Dataset entries

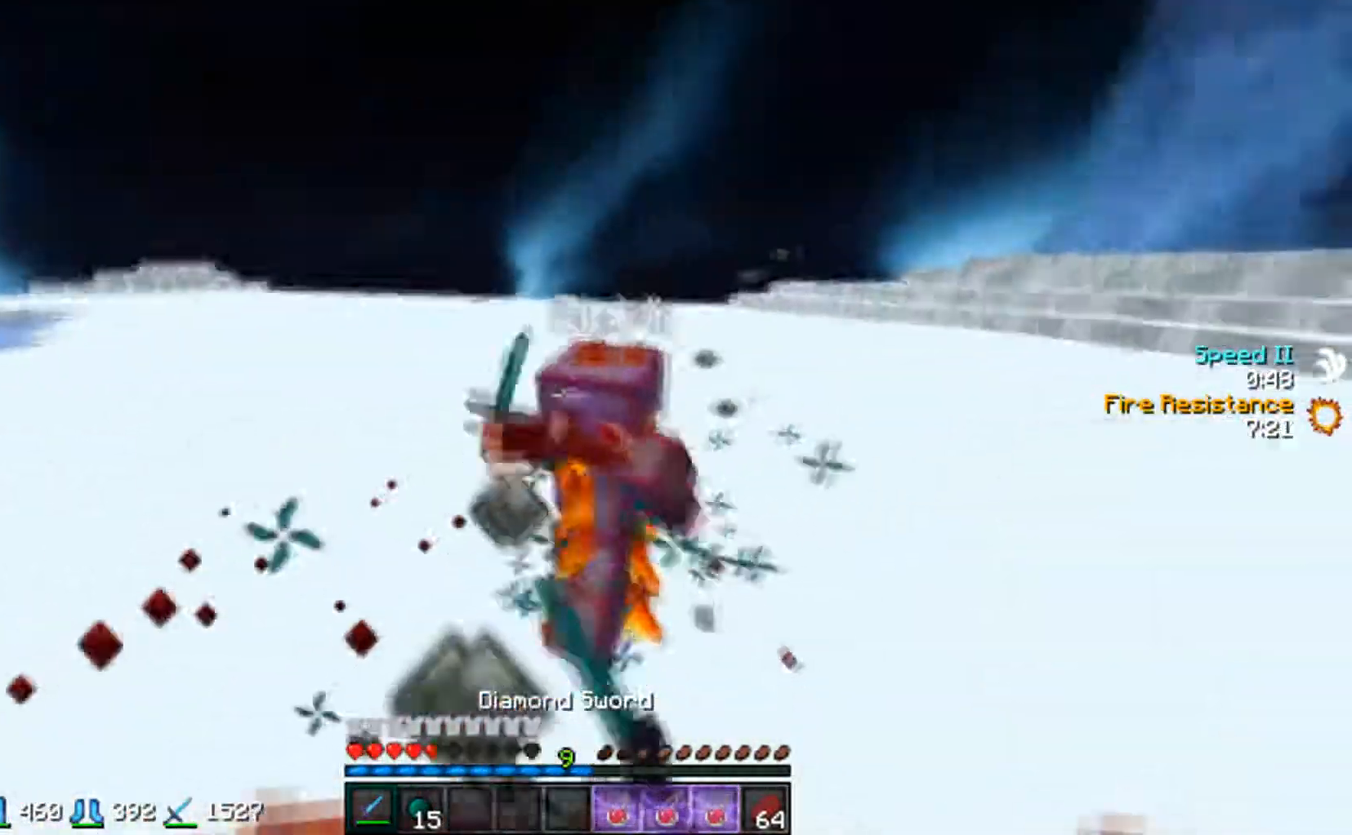
{"keys": ["w"], "mouse": [], "events": [[17, "mouse_left", "up"], [67, "d", "up"], [217, "mouse_left", "down"], [283, "mouse_left", "up"], [367, "mouse_left", "down"], [433, "mouse_left", "up"]]}
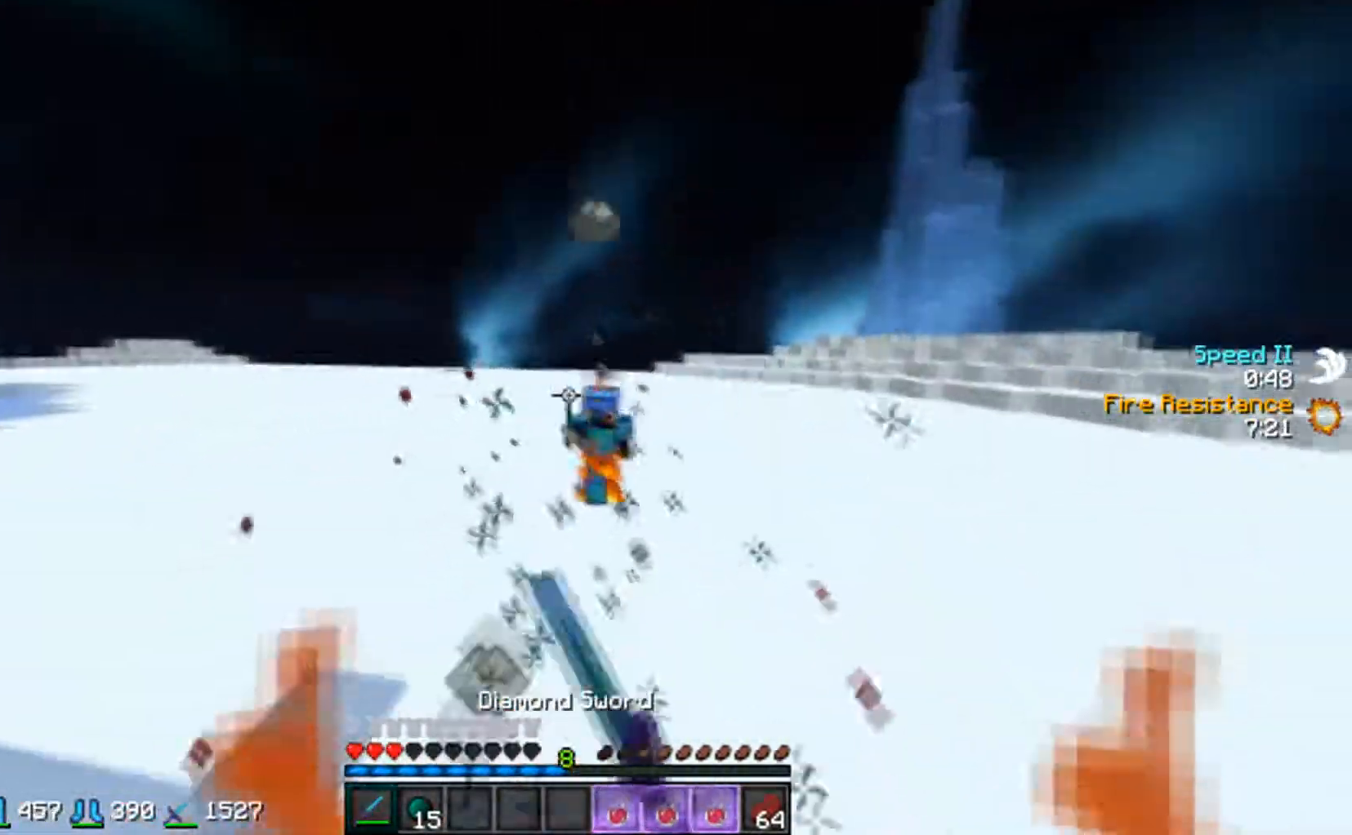
{"keys": ["w"], "mouse": [], "events": [[117, "d", "down"], [283, "d", "up"], [317, "mouse_right", "down"], [383, "mouse_right", "up"]]}
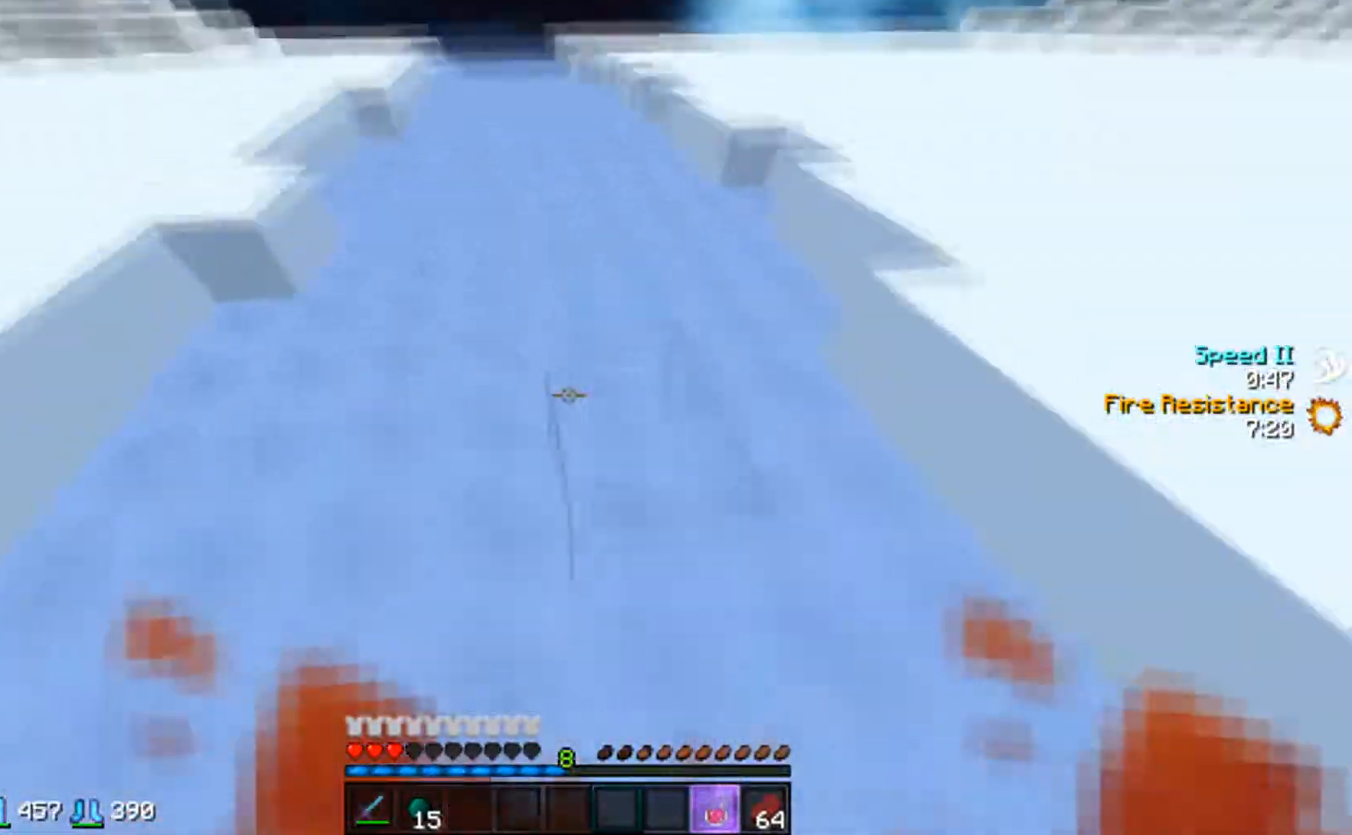
{"keys": ["w"], "mouse": ["left"], "events": [[417, "mouse_left", "down"]]}
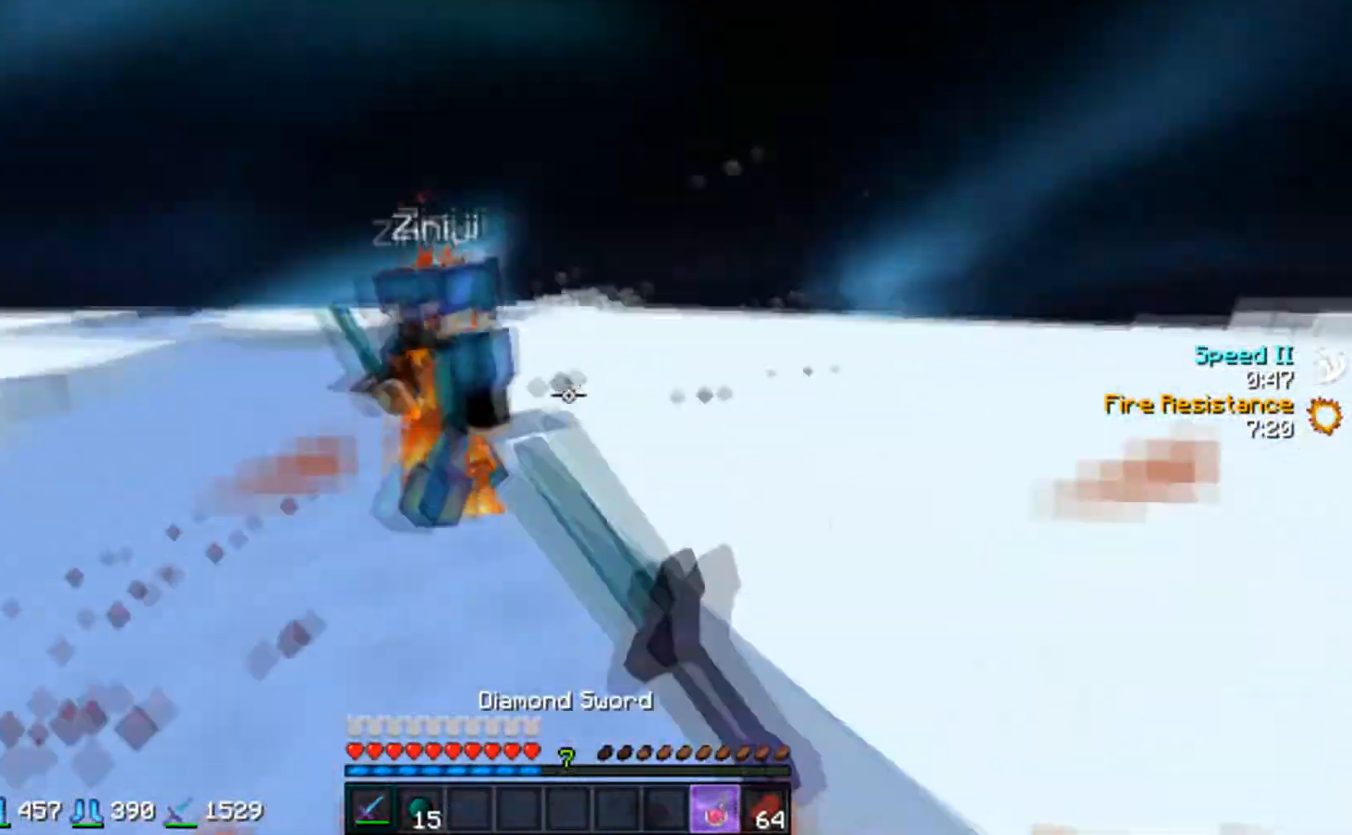
{"keys": ["a", "w"], "mouse": ["left"], "events": [[67, "mouse_left", "up"], [117, "a", "down"], [267, "mouse_left", "down"], [367, "mouse_left", "up"], [467, "mouse_left", "down"]]}
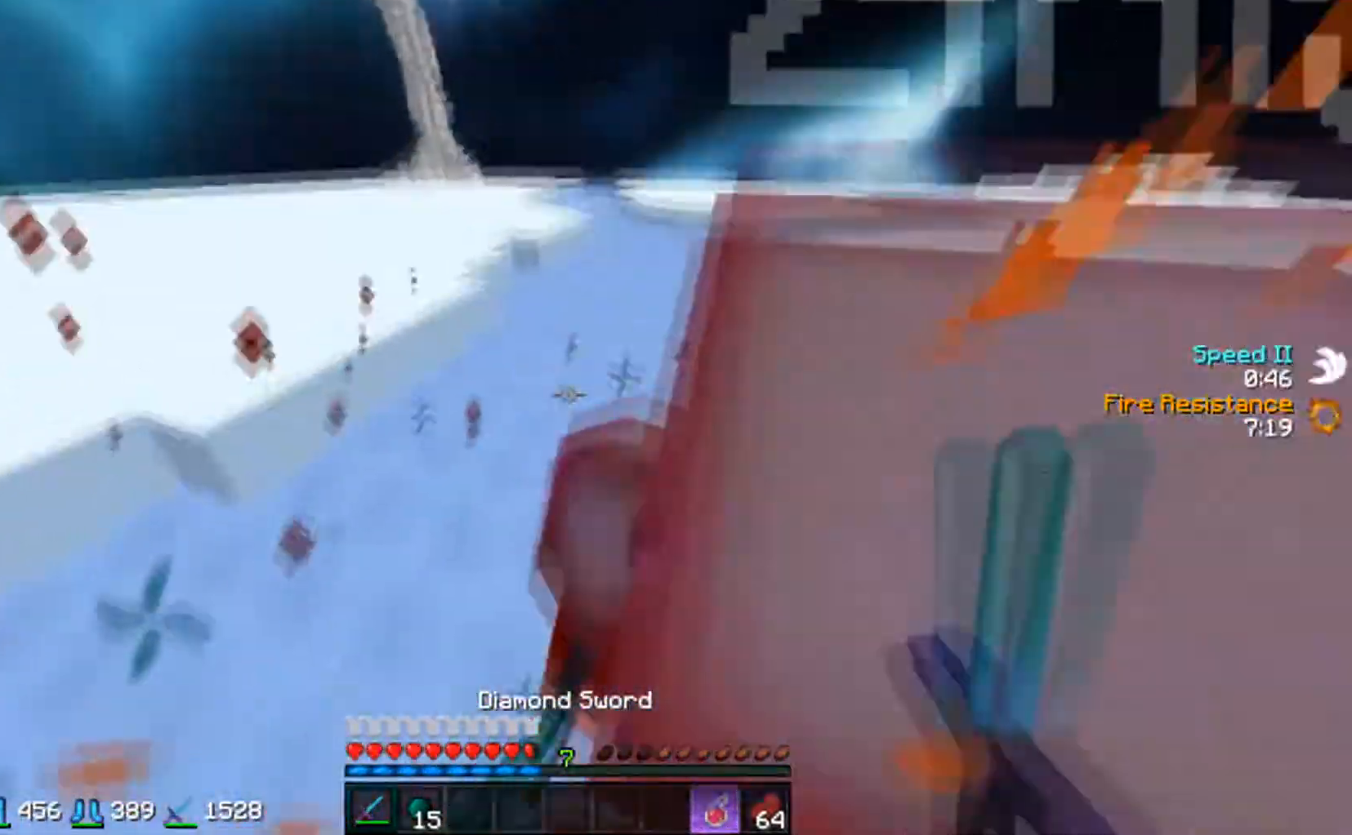
{"keys": ["w"], "mouse": [], "events": [[67, "mouse_left", "up"], [217, "a", "up"], [217, "mouse_left", "down"], [267, "mouse_left", "up"], [367, "mouse_left", "down"], [483, "mouse_left", "up"]]}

**EXERCISE DIRECTIONS**.
Leaving out the pictures, return the records exactly as given.

**OUTPUT FOR THIS TASK**.
{"keys": ["w"], "mouse": [], "events": [[17, "mouse_left", "up"], [67, "d", "up"], [217, "mouse_left", "down"], [283, "mouse_left", "up"], [367, "mouse_left", "down"], [433, "mouse_left", "up"]]}
{"keys": ["w"], "mouse": [], "events": [[117, "d", "down"], [283, "d", "up"], [317, "mouse_right", "down"], [383, "mouse_right", "up"]]}
{"keys": ["w"], "mouse": ["left"], "events": [[417, "mouse_left", "down"]]}
{"keys": ["a", "w"], "mouse": ["left"], "events": [[67, "mouse_left", "up"], [117, "a", "down"], [267, "mouse_left", "down"], [367, "mouse_left", "up"], [467, "mouse_left", "down"]]}
{"keys": ["w"], "mouse": [], "events": [[67, "mouse_left", "up"], [217, "a", "up"], [217, "mouse_left", "down"], [267, "mouse_left", "up"], [367, "mouse_left", "down"], [483, "mouse_left", "up"]]}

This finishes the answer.